SPA → MPA transition
Until 7d ships, openspec/specs/operator-panel-navigation/spec.md contains two competing contracts:
- The legacy SPA contract (tab state in
?tab=, lazy first-reveal partial loads, cross-tabHX-Triggerrefresh mesh) — unchanged by this change. - The new IA contract from this change (three-layer grouping, landing surface, per-org composite route, breadcrumb positions, reserved filter params, grant-revoke single entry point) — added by this change.
This dual-contract state is intentional and short-lived. 7d's BREAKING change removes the SPA contract; the IA contract is what survives. New code written between archive of this change and ship of 7d should target the IA contract; the SPA contract is running behavior, not target behavior.
What this change does not do
The contract is deliberately narrow. The following are explicitly out of scope for M7b:
- Component primitives, typography, spacing tokens, accessibility patterns. 7c.
- Route rewiring,
?tab=removal, partial-loader retirement, MPA conversion. 7d. - Form patterns, confirmation modals, destructive-action guards, inline validation, success/failure feedback. 7e.

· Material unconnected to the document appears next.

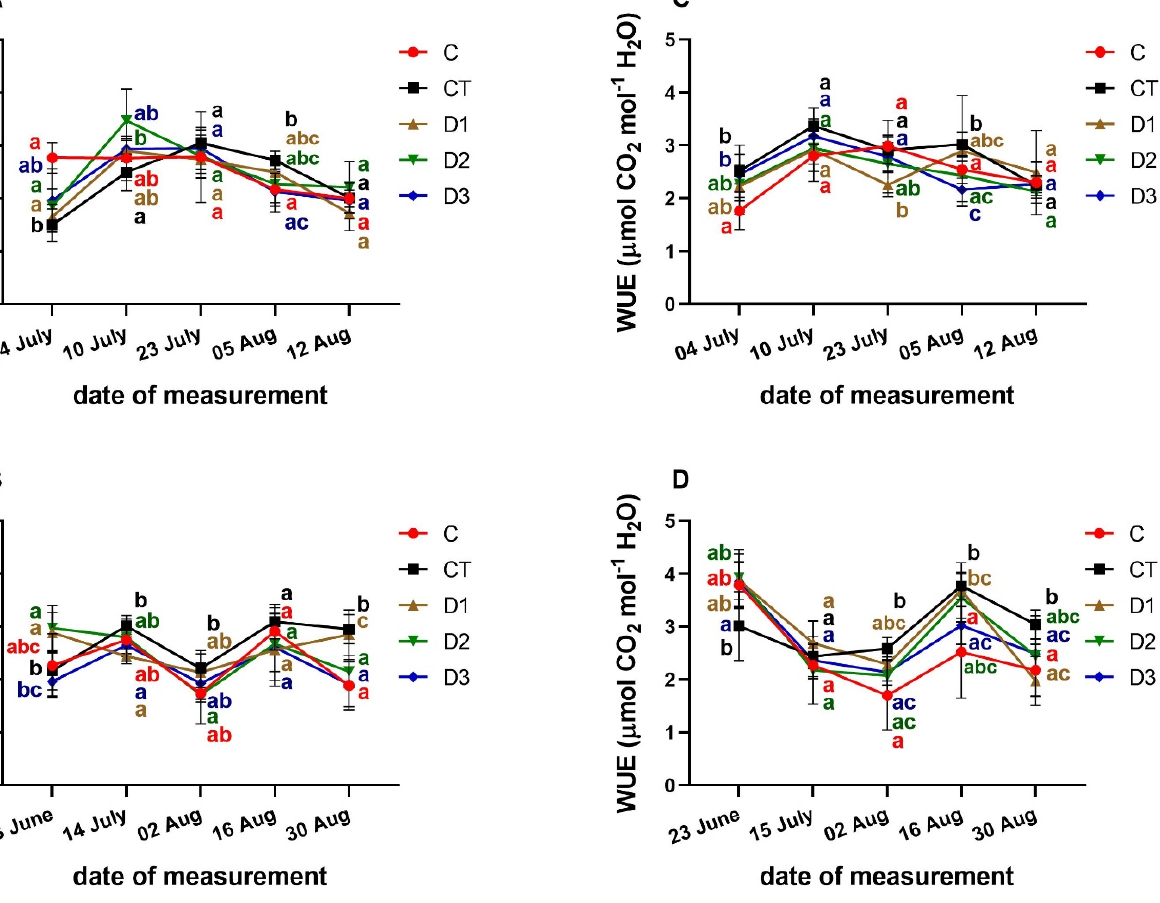
Figure 5. ( A – D ) Effects of treatments on extrinsic water-use efficiency ( WUE ) in Chardonnay ( A , B ) and Kékfrankos ( C , D ) varieties in 2013 ( A , C ) and 2014 ( B , D ). Extrinsic WUE was calculated in the case of each measurement: A (assimilation rate)/ E (transpiration rate). Each symbol represents the mean value ± standard deviation (SD). Significance groups of each measurement date are marked with letters ( p < 0.05). The color of the letters corresponds to the color of the treatments.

- A11y audit, keyboard-nav pass, convention-drift guard. 7f.
- Action-counter telemetry, audit log surfacing, frequency validation. M11 owns this work; M7b explicitly stays on M7a's estimated frequencies. Decision: no telemetry spike in M7.

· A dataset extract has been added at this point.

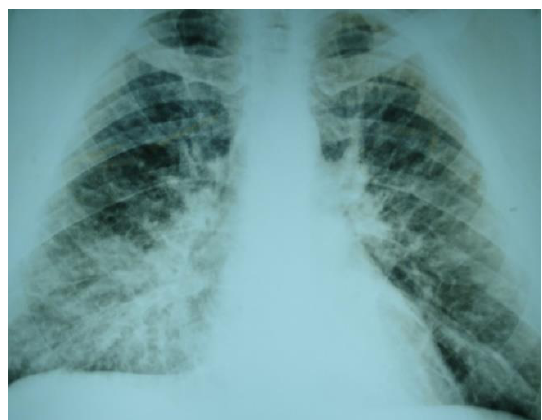
Figure 2. An X-ray of Patient 1 at the time of admission to the intensive care unit (ICU), Mato Grosso, Brazil, 2015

- FedWiki-sites internals or generalizing the integration model. The axis is reserved; the rework arrives with the second integration.
- Search/filter visible UX. Only URL real estate is reserved.
Deferred decisions and open threads
- Sub-page structure under
/operator/organizations/{orgID}— single page vs. vertical sections vs. sub-routes is 7d's call. The IA contract is the URL and the co-located content; the page shape is implementation. - Catalog-side landing summaries — whether
/operator/products,/operator/plan-ladders, etc. need their own most-edited / recently-changed summaries is a 7c/7d decision. Not a contract concern. - Integration-axis future shape — the second integration's arrival will force a deeper rethink. Tracked under the open issue "FedWiki-only integration assumption pervades UI and data patterns".
- Search/filter UX — beyond the URL reservation here, the visible surface is deferred.
Future direction
The IA is a decision record, not an immutable schema. If a future capability genuinely does not fit catalog, runtime, or integration, the right move is a follow-up operator-ia change adding a fourth group — not stretching one of the existing groups to absorb it. The contract is the layering principle (one-way cascade between configuration and operations, integrations orthogonal), not the specific count of groups.
Member-side UX (M8 plan catalog, M9 usage views) reuses the layering vocabulary and the design system from 7c. The catalog/runtime split applies cleanly: M8's plan catalog is a member-facing read of the catalog layer; the upgrade/downgrade flows live in the runtime layer of the member surface. This is the reuse the M7 foundation was set up to enable.